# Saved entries
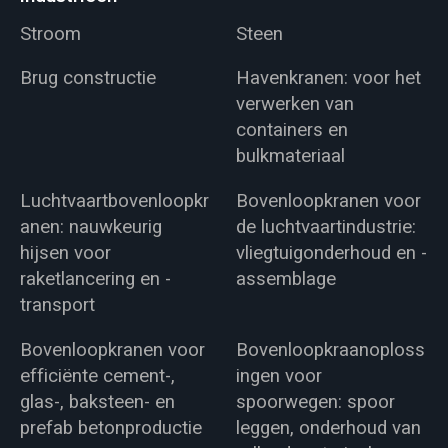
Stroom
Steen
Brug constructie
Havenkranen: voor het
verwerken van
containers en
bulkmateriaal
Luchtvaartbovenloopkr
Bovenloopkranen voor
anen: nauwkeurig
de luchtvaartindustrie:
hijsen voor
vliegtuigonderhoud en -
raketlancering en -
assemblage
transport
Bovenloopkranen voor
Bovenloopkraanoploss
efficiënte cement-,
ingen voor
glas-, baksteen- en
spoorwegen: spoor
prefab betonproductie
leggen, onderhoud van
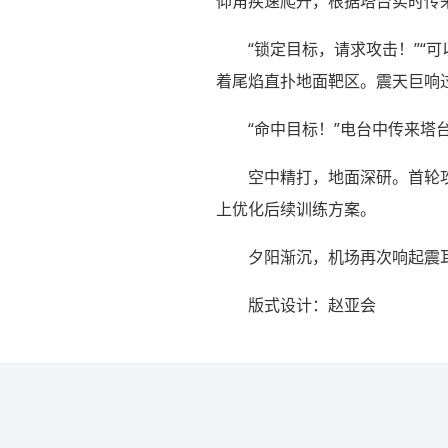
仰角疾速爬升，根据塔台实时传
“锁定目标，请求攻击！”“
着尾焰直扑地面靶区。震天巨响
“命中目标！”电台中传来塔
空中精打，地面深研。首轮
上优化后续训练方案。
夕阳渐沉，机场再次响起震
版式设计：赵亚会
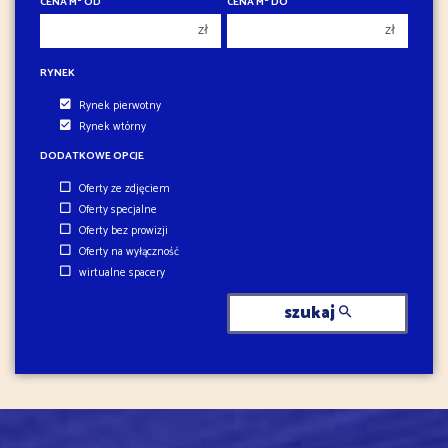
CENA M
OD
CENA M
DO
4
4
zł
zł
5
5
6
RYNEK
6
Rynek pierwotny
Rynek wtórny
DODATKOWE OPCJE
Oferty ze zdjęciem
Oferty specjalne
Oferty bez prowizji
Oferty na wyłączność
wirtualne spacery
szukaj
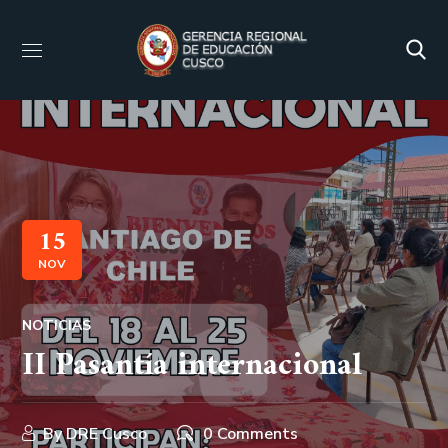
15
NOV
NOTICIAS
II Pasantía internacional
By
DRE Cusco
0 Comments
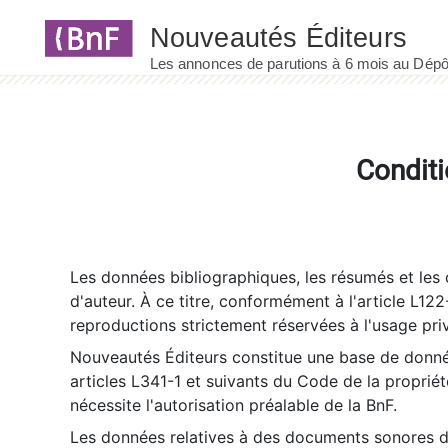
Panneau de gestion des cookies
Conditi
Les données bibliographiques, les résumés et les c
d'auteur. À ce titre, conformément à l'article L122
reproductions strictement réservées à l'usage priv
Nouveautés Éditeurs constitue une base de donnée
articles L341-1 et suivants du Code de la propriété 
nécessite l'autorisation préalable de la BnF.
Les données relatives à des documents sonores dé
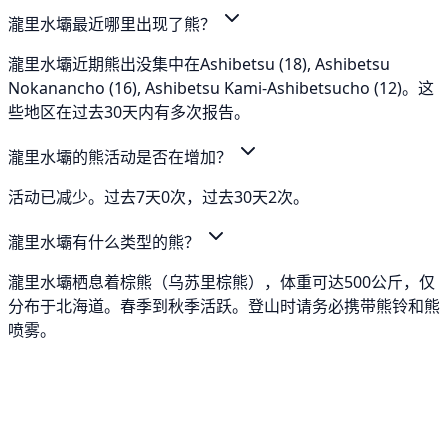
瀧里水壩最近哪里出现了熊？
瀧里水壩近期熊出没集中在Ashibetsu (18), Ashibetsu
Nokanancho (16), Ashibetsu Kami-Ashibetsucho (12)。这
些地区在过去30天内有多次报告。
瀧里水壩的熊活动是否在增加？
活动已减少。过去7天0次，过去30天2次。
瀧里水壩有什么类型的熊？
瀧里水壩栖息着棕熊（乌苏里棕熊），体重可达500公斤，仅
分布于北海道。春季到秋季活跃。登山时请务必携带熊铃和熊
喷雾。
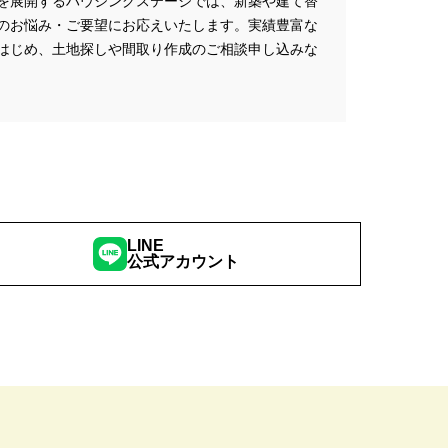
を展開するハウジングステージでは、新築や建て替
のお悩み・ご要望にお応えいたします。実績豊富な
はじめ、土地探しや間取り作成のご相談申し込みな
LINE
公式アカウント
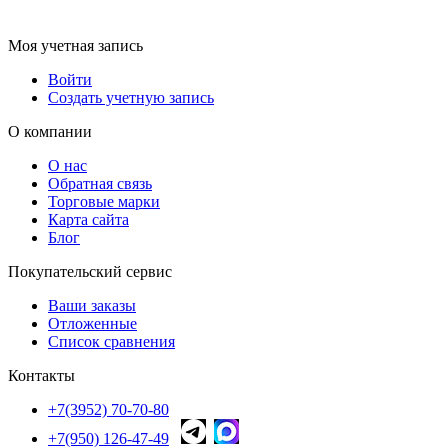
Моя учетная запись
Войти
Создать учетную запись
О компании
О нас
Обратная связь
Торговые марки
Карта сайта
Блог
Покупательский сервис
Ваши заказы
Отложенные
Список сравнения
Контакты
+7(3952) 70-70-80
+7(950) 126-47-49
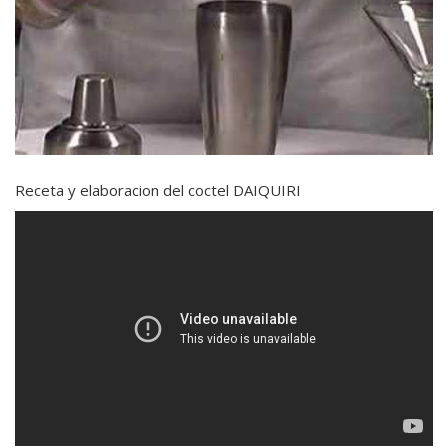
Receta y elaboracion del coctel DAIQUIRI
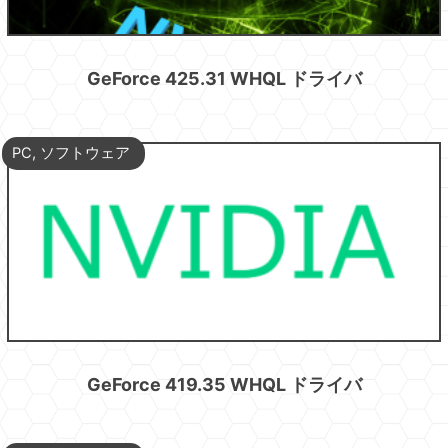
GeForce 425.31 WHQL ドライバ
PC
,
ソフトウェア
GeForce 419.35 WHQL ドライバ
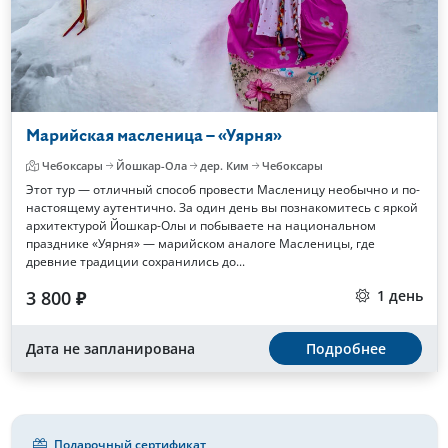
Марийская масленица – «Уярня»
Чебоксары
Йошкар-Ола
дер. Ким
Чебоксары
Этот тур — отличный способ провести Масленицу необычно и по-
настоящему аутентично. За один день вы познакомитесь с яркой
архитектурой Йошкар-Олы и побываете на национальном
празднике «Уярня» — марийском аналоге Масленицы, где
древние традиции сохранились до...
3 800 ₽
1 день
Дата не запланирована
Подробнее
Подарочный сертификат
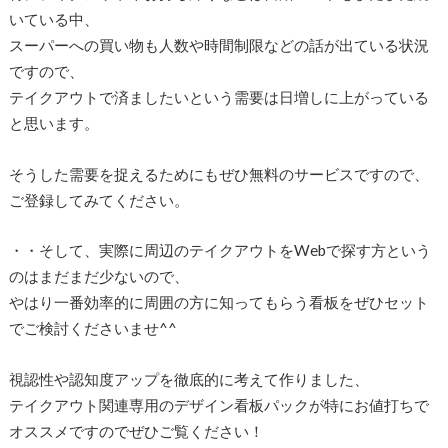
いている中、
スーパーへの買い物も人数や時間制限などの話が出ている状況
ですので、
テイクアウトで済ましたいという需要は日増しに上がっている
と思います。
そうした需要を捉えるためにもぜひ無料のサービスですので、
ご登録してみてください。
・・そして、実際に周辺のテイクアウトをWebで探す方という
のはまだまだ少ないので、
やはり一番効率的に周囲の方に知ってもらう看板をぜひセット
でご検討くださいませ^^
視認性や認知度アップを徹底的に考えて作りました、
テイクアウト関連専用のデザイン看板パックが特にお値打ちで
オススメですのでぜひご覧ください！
--
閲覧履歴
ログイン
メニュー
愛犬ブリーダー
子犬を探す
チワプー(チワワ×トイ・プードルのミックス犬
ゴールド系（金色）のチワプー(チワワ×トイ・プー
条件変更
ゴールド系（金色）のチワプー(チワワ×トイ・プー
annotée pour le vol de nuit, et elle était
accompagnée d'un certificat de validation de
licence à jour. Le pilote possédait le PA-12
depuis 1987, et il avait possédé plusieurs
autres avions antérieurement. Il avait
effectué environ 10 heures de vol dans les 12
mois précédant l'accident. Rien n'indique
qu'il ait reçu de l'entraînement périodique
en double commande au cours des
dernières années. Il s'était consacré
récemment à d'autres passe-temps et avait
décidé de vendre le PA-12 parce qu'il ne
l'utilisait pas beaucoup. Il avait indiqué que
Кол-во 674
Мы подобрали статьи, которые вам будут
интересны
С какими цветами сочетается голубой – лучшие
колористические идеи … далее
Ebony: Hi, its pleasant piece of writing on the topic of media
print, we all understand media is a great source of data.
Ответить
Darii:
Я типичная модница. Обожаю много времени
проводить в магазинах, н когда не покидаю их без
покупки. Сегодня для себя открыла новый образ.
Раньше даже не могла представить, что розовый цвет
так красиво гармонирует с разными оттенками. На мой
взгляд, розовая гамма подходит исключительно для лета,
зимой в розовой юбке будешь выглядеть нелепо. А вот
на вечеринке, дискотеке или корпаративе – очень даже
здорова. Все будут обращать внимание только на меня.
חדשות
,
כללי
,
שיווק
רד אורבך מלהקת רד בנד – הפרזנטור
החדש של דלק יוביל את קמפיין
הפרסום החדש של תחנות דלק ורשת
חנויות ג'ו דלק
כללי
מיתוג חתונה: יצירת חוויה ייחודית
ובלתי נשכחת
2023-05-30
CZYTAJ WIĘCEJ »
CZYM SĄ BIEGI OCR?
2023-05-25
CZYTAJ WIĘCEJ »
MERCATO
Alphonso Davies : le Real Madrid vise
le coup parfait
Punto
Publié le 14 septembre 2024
* * *
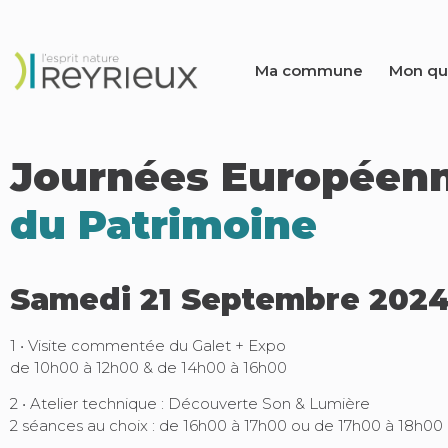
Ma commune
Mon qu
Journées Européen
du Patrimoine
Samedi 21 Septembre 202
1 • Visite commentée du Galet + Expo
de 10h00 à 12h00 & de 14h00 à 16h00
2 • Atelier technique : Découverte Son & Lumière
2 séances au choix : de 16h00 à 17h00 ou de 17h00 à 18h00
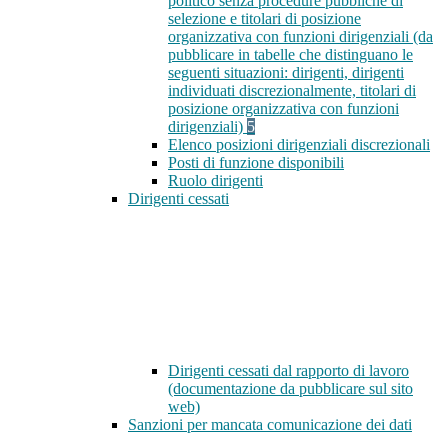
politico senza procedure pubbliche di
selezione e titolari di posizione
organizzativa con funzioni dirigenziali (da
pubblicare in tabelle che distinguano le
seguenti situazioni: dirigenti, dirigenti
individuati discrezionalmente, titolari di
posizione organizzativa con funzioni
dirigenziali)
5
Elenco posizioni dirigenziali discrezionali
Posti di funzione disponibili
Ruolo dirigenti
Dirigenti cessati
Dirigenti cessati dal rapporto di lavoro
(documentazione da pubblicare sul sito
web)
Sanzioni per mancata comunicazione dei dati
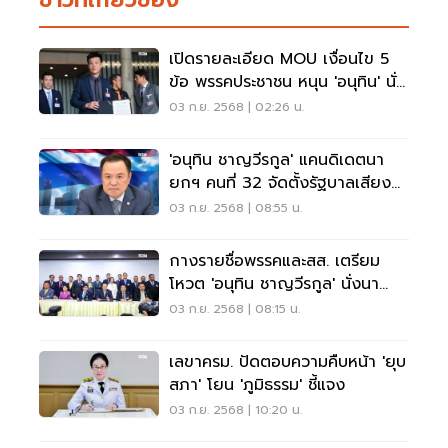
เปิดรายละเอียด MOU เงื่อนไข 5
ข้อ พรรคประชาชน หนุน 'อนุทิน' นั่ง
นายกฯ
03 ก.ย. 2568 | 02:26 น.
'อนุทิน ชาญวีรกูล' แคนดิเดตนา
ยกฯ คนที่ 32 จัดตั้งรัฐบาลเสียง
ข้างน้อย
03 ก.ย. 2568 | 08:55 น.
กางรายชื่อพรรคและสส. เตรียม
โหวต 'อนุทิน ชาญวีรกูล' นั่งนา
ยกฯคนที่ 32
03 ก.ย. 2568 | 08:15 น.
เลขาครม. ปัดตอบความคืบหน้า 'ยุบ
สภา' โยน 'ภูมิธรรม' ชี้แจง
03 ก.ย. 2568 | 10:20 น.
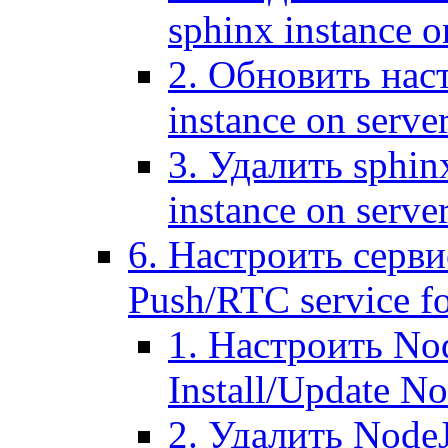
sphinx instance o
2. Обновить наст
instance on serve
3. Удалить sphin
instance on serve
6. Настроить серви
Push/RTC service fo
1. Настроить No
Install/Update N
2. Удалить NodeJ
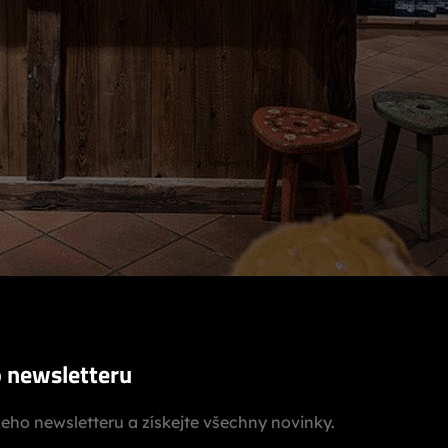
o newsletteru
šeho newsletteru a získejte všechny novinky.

# EXERCISE PROMPT
Restate word for word the lines of the data above, starting at the line containing "CZYM SĄ BIEGI OCR?" and ending at the line containing "Publié le 14 septembre 2024", both included, and nothing more.

# SOLVED PROBLEM
CZYM SĄ BIEGI OCR?
2023-05-25
CZYTAJ WIĘCEJ »
MERCATO
Alphonso Davies : le Real Madrid vise
le coup parfait
Punto
Publié le 14 septembre 2024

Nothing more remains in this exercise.